Text segment:
>> start

Archaeology and destruction

Archaeological sites are sites of destruction. They are destroyed by people for all kinds of reasons, including good ones. Excavation, too, after all, is a kind of destruction. And some destruction is inevitable. Especially in countries like Greece, there has to be a balance between development and heritage. People need to build houses and roads, after all. And farmers need to work their fields, which in this day and age often requires modifying the natural landscape to make it more conducive to mechanization and irrigation.

One of our sites from 2014 was pretty badly bulldozed this year. I found the evidence of it two days ago, when I was driving around our survey area inspecting our old sites. A farmer has purchased (or perhaps he always owned) a large number of contiguous plots of land, and he’s bulldozed and plowed them in order to make a large apricot grove. In the process, he used his bulldozer to make large terraces up the hillslope. These cuts have clearly sectioned archaeological levels. There is freshly-broken material everywhere.

>> end

Actions to take:
[A] Reproduce the passage on archaeology and destruction between "One of our sites" and "freshly-broken material everywhere.", inclusive.
[B] List the actions the passage on archaeology and destruction says the farmer carried out on his plots of land, leaving out how he came to hold them.
The data that comes next is separate material, unrelated to the passage on archaeology and destruction.

Source excerpt:

>> start

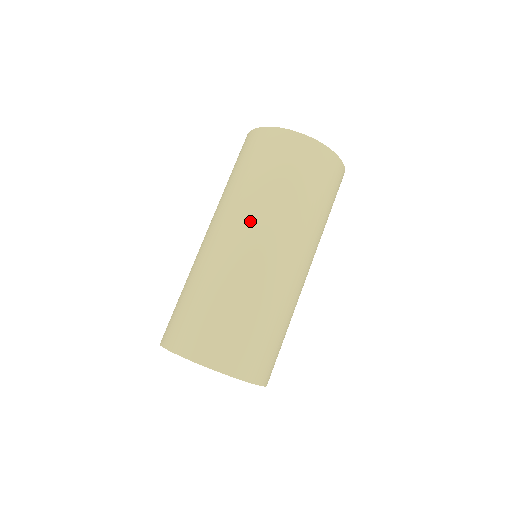
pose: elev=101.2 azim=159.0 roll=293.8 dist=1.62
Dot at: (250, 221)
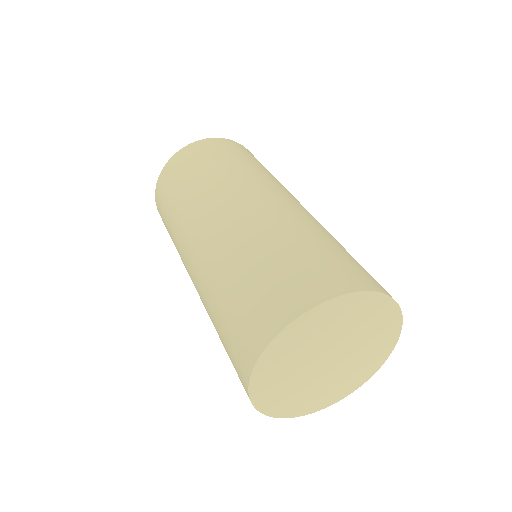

>> end

Complete answers:
[A]
One of our sites from 2014 was pretty badly bulldozed this year. I found the evidence of it two days ago, when I was driving around our survey area inspecting our old sites. A farmer has purchased (or perhaps he always owned) a large number of contiguous plots of land, and he’s bulldozed and plowed them in order to make a large apricot grove. In the process, he used his bulldozer to make large terraces up the hillslope. These cuts have clearly sectioned archaeological levels. There is freshly-broken material everywhere.

[B]
- Bulldozed them
- Plowed them
- Used his bulldozer to make large terraces up the hillslope